Burkard Dregger, innenpolitischer Sprecher der CDU-Fraktion

Burkard Dregger, innenpolitischer Sprecher der CDU-Fraktion, erklärt bzgl. der Antwort des Senats auf seine Schriftliche Anfrage:

„Der rot-rot-grüne Senat beabsichtigt nicht, die weitere Anmietung von Einrichtungen des Landes Berlin und der Bezirke durch bekannte Verfassungsfeinde zu unterbinden. Das hat die beiliegende Antwort des Senats auf meine Schriftliche Anfrage ergeben. Das ist naiv, dumm, unverständlich und völlig unverantwortlich."
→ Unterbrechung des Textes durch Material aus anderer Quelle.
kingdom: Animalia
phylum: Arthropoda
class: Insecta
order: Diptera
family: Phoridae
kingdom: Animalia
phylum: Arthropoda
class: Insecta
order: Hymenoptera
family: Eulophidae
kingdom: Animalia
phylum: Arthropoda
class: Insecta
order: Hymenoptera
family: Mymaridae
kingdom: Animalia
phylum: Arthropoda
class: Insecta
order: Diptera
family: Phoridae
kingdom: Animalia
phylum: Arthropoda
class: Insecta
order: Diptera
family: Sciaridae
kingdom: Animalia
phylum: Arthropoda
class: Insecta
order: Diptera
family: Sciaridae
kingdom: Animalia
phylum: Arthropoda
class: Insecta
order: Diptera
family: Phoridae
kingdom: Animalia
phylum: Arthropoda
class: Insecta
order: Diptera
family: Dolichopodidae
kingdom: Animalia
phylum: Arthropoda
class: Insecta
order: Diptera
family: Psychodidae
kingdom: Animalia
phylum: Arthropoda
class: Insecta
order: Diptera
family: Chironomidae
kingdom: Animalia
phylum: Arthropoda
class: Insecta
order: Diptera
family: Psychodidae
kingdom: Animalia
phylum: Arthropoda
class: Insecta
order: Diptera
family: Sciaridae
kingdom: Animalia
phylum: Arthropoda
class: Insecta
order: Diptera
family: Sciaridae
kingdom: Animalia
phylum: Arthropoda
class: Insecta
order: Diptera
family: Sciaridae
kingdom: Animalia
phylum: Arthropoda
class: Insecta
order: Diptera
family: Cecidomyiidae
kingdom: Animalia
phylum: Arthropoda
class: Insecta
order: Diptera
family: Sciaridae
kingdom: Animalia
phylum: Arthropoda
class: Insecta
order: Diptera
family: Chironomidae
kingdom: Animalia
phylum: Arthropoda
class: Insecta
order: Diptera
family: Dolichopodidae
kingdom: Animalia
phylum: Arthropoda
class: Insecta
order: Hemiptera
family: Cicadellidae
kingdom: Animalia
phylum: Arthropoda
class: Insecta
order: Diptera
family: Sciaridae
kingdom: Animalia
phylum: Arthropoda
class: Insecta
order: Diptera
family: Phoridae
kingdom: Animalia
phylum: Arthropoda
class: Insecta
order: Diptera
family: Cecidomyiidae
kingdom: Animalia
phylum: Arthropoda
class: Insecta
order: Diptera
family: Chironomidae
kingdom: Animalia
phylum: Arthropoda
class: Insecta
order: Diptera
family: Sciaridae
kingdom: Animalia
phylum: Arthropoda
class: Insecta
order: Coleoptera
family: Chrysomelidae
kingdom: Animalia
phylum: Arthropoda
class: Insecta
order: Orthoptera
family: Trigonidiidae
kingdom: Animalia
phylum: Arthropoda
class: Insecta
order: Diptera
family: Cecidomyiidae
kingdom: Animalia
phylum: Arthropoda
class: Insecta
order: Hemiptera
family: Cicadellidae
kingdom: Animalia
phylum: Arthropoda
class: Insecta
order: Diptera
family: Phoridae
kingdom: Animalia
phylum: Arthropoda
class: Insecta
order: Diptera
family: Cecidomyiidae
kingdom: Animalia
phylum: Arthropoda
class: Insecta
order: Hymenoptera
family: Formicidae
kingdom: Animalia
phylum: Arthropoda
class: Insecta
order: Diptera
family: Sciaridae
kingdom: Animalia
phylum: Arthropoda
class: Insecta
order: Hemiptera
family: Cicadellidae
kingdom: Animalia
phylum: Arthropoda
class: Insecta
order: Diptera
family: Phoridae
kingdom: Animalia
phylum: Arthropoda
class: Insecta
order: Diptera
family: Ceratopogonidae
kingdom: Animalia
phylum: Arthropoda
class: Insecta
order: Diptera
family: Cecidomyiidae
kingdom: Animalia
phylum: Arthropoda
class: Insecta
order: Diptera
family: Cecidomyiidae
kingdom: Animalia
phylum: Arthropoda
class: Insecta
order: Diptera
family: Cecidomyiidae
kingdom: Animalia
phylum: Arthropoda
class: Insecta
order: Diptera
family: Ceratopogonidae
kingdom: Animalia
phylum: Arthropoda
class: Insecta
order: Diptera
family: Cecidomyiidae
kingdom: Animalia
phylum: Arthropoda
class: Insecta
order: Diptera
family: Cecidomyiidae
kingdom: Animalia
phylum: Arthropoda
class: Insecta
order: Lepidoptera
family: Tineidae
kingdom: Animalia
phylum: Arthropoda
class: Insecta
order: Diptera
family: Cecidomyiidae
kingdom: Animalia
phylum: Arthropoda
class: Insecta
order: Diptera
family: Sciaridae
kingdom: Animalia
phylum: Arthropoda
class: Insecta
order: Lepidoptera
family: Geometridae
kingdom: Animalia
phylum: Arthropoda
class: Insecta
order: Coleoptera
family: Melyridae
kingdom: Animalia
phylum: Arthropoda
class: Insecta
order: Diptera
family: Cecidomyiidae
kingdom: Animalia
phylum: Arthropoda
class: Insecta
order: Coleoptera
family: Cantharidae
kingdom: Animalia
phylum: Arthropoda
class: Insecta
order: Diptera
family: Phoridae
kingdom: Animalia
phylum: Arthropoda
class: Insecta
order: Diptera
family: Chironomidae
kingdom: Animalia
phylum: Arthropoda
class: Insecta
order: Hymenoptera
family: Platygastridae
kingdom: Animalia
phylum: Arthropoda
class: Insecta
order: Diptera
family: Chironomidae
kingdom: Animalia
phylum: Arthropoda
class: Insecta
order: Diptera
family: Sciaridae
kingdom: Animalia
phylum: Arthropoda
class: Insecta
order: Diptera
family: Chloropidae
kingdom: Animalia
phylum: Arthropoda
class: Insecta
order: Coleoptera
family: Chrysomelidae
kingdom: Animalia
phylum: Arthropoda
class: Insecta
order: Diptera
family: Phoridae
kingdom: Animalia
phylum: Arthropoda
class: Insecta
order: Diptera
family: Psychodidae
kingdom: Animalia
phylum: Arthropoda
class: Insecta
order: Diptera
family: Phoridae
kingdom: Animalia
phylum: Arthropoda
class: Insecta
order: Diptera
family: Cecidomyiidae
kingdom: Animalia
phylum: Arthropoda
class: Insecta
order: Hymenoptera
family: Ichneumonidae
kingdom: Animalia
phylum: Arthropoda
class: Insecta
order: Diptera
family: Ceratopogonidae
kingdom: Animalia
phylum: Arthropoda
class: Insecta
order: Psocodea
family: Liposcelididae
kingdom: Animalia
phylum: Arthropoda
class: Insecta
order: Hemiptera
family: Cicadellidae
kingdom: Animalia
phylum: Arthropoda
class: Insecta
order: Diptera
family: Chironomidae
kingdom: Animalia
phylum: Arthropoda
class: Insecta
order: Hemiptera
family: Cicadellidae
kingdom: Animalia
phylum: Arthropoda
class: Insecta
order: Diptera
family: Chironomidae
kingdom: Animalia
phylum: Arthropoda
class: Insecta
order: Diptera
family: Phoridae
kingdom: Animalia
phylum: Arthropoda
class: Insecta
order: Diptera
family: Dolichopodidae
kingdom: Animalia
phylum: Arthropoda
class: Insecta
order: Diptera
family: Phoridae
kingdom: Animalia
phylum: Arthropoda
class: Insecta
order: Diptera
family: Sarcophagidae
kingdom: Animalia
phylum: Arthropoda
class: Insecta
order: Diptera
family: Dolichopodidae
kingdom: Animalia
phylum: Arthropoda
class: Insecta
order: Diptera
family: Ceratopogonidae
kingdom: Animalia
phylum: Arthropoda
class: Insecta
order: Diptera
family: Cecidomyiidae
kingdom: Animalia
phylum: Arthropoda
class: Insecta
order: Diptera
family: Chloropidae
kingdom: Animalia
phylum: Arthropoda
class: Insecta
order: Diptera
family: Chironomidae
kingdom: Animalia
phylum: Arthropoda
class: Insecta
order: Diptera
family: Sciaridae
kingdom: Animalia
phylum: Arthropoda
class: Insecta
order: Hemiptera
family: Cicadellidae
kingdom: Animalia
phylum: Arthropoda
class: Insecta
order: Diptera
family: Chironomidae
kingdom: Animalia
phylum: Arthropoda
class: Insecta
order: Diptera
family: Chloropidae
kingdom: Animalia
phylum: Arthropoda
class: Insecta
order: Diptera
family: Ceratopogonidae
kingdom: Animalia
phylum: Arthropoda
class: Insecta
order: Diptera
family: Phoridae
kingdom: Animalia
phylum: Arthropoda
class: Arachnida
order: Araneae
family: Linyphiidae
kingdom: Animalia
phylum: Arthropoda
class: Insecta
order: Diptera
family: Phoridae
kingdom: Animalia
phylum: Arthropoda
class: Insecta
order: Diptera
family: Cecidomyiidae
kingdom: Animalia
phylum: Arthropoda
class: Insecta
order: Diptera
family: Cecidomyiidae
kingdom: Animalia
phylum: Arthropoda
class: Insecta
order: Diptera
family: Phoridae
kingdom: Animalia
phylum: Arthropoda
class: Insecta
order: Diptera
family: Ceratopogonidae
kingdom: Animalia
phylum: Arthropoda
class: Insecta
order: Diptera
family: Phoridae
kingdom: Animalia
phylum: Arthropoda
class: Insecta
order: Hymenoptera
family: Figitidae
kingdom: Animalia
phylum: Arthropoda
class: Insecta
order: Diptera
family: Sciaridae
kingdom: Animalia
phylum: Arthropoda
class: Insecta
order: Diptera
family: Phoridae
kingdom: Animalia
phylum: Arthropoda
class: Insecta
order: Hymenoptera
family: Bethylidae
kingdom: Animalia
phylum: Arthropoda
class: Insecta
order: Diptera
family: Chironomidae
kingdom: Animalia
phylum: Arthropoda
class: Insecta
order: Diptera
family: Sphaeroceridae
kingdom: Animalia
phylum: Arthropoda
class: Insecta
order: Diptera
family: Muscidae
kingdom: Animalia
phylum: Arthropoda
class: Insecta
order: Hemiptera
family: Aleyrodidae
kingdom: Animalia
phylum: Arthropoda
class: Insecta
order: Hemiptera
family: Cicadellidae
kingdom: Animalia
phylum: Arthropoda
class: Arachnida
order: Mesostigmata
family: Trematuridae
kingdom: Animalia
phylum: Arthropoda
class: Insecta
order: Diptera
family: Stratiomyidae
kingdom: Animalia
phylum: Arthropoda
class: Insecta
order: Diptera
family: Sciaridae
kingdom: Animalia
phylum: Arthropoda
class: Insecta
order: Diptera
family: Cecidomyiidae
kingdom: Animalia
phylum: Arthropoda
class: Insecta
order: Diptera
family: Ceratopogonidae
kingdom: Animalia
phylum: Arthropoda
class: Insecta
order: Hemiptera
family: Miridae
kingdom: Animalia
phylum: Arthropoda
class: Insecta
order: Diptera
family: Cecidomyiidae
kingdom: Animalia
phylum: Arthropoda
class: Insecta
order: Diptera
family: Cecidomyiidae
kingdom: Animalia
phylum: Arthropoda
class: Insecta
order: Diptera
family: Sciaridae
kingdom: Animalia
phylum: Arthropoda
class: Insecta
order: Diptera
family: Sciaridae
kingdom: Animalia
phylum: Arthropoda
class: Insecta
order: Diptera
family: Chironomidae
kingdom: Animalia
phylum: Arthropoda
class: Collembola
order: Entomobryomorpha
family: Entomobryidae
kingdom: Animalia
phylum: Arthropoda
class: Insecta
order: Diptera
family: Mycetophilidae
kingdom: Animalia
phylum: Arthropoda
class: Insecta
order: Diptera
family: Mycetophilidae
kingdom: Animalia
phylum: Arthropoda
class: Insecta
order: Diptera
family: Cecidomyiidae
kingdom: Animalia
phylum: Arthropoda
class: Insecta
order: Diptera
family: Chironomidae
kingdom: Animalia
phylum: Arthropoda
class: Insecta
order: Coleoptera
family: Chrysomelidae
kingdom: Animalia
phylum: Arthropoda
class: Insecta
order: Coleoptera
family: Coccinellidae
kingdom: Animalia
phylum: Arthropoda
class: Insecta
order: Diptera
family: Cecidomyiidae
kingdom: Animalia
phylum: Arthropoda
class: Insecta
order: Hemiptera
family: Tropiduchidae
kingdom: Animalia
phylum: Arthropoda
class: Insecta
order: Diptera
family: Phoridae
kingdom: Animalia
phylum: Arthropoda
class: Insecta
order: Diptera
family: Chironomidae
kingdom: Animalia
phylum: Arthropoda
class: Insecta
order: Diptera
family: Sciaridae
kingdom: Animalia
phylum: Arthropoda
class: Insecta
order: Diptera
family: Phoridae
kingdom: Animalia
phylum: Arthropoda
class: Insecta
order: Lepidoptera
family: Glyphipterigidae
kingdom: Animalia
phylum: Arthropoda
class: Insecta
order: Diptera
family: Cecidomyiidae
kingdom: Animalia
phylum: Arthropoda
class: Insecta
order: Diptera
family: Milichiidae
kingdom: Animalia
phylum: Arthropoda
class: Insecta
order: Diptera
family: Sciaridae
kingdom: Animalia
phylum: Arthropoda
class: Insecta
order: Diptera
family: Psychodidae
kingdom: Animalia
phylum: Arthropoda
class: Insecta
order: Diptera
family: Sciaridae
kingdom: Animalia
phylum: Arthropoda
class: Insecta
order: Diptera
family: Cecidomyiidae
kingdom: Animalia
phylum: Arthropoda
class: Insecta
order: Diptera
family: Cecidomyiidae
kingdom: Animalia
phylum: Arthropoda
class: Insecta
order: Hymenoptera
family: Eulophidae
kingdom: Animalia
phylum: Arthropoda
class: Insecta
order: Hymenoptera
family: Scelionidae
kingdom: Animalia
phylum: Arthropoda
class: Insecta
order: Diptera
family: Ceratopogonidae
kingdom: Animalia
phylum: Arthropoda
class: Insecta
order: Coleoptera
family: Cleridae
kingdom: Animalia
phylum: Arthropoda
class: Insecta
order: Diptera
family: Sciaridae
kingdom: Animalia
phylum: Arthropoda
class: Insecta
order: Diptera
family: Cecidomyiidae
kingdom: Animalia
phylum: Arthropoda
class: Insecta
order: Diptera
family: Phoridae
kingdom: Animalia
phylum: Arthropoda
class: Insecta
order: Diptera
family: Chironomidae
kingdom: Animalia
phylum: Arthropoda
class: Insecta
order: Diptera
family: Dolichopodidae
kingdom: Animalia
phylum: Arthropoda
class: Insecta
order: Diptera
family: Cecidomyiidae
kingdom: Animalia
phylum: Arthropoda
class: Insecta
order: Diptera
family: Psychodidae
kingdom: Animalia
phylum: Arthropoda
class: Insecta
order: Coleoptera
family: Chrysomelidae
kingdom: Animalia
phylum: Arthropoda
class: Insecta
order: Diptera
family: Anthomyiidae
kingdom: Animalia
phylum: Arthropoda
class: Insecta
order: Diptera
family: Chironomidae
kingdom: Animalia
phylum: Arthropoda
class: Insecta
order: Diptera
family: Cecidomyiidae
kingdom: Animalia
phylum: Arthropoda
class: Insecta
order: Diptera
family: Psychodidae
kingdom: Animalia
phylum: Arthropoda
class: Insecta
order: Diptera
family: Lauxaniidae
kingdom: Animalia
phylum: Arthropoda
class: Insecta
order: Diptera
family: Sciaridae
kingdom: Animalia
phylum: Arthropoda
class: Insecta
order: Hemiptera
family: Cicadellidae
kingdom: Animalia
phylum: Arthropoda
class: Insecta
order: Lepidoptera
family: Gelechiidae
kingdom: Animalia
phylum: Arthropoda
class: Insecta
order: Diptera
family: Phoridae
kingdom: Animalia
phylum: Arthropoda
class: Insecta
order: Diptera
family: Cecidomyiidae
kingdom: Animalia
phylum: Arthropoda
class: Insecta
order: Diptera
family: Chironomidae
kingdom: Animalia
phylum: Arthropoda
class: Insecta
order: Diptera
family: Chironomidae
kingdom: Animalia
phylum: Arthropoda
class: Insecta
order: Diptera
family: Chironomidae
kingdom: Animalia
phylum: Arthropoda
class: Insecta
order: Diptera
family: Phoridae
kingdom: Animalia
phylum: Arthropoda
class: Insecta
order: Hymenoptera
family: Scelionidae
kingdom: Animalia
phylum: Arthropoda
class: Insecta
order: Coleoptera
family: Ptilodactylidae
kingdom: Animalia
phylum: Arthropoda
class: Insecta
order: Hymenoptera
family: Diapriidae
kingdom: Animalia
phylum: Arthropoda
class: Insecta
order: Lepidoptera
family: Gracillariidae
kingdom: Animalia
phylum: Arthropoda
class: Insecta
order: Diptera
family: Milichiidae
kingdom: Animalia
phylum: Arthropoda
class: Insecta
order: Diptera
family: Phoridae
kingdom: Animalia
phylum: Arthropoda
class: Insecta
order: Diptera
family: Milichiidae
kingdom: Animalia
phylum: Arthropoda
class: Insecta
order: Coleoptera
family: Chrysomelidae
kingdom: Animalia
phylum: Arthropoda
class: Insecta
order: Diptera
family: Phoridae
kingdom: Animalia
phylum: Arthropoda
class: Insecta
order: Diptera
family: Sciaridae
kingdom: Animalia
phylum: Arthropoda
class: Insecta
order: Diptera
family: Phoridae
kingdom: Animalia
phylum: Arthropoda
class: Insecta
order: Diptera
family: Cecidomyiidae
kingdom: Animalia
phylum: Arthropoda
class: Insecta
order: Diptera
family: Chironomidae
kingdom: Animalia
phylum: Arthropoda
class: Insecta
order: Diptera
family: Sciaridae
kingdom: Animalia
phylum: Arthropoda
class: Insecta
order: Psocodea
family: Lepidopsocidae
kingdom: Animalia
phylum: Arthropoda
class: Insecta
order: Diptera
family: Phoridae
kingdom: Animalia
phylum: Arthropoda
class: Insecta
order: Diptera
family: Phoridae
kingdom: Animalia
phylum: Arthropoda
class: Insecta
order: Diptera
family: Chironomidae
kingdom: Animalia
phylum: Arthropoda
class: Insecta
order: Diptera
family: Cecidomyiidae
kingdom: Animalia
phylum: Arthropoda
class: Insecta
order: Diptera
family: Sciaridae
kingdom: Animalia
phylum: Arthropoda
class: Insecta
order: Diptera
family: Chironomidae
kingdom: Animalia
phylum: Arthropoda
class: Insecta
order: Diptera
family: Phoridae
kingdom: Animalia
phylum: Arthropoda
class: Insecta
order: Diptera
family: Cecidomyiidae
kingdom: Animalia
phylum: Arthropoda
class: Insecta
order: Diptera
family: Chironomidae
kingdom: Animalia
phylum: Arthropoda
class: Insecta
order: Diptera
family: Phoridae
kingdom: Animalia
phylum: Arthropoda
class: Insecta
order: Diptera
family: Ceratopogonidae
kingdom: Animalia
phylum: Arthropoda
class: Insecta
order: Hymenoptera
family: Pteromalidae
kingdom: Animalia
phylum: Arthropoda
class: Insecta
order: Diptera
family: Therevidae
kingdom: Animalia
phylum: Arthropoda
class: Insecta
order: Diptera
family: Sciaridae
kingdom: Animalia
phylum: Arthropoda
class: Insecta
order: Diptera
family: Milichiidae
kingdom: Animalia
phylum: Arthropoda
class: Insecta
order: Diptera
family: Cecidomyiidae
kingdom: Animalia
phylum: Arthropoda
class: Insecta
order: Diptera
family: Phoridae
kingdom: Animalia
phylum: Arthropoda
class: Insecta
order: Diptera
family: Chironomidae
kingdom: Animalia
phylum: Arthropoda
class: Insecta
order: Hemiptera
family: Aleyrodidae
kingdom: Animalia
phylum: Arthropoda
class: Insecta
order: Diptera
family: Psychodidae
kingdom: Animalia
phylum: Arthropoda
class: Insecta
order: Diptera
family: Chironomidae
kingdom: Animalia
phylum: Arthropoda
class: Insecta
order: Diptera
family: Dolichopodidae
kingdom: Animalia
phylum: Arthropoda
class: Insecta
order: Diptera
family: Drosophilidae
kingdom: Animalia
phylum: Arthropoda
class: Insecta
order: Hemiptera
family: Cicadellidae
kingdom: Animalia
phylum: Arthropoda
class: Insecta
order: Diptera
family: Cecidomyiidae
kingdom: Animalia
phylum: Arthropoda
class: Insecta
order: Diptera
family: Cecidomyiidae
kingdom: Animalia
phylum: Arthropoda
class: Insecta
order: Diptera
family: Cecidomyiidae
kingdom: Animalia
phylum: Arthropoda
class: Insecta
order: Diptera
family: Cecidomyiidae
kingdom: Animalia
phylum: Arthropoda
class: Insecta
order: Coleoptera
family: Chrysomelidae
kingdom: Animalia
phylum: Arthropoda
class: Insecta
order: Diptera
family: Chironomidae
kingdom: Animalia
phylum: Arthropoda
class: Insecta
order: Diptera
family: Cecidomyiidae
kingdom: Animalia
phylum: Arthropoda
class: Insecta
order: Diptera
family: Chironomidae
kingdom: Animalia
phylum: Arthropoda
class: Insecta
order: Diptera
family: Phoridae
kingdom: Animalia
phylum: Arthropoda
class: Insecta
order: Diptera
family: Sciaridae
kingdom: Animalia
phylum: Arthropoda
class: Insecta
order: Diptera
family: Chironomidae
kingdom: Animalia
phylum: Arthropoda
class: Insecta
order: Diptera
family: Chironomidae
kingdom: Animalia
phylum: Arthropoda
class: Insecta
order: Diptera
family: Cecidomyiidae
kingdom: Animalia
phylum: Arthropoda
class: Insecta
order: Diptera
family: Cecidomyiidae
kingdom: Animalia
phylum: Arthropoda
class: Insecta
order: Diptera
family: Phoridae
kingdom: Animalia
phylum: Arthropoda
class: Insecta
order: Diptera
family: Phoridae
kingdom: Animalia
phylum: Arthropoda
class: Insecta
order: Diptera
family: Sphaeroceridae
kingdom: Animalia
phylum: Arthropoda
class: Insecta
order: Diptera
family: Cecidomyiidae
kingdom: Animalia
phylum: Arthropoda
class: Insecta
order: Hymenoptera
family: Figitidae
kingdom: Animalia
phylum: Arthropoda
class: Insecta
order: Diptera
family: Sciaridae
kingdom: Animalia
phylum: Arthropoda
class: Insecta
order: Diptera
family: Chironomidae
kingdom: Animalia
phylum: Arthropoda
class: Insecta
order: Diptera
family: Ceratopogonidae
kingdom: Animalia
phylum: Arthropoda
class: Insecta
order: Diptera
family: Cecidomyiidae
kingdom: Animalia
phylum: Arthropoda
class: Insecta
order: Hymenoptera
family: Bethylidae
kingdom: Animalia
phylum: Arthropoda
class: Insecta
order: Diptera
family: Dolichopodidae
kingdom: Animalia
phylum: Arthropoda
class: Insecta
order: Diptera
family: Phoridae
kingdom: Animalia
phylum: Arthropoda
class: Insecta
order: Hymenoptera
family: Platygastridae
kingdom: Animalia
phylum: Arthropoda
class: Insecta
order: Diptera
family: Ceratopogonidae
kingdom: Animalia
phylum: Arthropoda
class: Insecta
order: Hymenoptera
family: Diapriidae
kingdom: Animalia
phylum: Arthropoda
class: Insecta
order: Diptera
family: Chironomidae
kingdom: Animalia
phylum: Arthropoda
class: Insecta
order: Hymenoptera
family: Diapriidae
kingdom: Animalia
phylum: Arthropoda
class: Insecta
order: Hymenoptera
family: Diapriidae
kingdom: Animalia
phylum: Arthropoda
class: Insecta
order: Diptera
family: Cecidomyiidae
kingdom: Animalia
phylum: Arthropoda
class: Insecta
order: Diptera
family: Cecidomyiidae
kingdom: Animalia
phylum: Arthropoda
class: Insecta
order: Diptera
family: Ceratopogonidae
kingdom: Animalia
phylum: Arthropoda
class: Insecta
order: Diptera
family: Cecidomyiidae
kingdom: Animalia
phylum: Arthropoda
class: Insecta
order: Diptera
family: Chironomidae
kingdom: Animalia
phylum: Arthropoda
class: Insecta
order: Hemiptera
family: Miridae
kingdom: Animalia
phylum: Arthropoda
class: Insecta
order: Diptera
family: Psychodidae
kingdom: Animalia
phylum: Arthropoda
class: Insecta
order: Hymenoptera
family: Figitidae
 Hintergrund der Schriftlichen Anfrage war die Anmietung von Veranstaltungsräumen in der Bibliothek am Luisenbad am 27.01.2017 durch bekannte Verfassungsfeinde des politischen Salafismus für eine öffentliche Veranstaltung. Die Veranstalter hatten den CDU-Abgeordneten Dregger zu dieser Veranstaltung eingeladen. Dregger aber überprüfte den Veranstalter und stellte fest, dass es sich um Verfassungsfeinde handelt.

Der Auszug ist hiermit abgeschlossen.